Texte à analyser:
>>>

L’album regroupe six histoires se déroulant toutes en Amérique Latine, de 1916 à 1917. Tour à tour chasseur de trésors, allié de la marine britannique en guerre, ou des « cangaceiros » du nord du Brésil luttant contre les grands propriétaires terriens, Corto trace sa route en solitaire.
Pratt dévoile sa passion pour l’ésotérisme et la magie. Il nous initie aux cultes afro-américains, le vaudou de Haïti, la santeria de Cuba ou le candomblé du Brésil, puis lance Corto sur les traces de la mythique cité de Mû, une quête qui ne trouvera sa résolution que vingt années plus tard dans l’album du même nom.
Autant le dessin de La Ballade de la Mer Salée était fluctuant, autant celui de ce second volume atteint une première maturité : le visage et la silhouette de Corto se stabilisent. Corto est souple, longiligne et d’une formidable désinvolture. S’il ne s’attarde guère sur les décors et son dessin contient encore trop de hachures, Pratt livre de très belle scènes marines et, surtout, le beau Corto fascine une première génération de lecteurs.

<<<

Données:
>>>

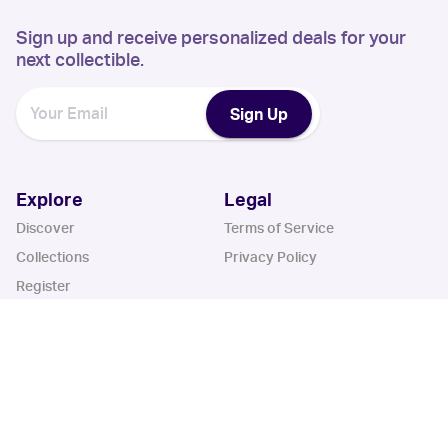
Sign up and receive personalized deals for your
next collectible.
Sign Up
Explore
Legal
Discover
Terms of Service
Collections
Privacy Policy
Register
Sets
Years
App
Blog
iOS App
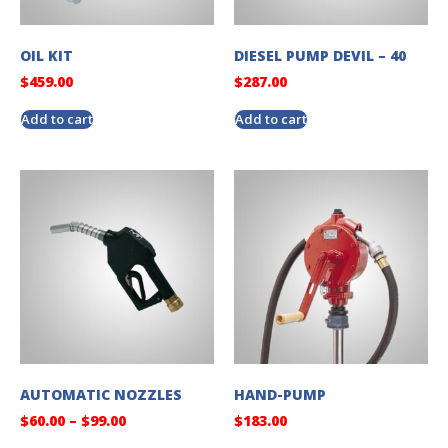
OIL KIT
DIESEL PUMP DEVIL – 40
$
459.00
$
287.00
Add to cart
Add to cart
AUTOMATIC NOZZLES
HAND-PUMP
$
60.00
–
$
99.00
$
183.00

<<<

Consigne:
Selon le texte à analyser, pour quelle raison le dessin du second volume atteint-il une première maturité ? Répondez en une à trois phrases. Appuyez-vous exclusivement sur le texte à analyser.

Réponse:
Le dessin de ce second volume atteint une première maturité parce que le visage et la silhouette de Corto se stabilisent. Le dessin de La Ballade de la Mer Salée était au contraire fluctuant.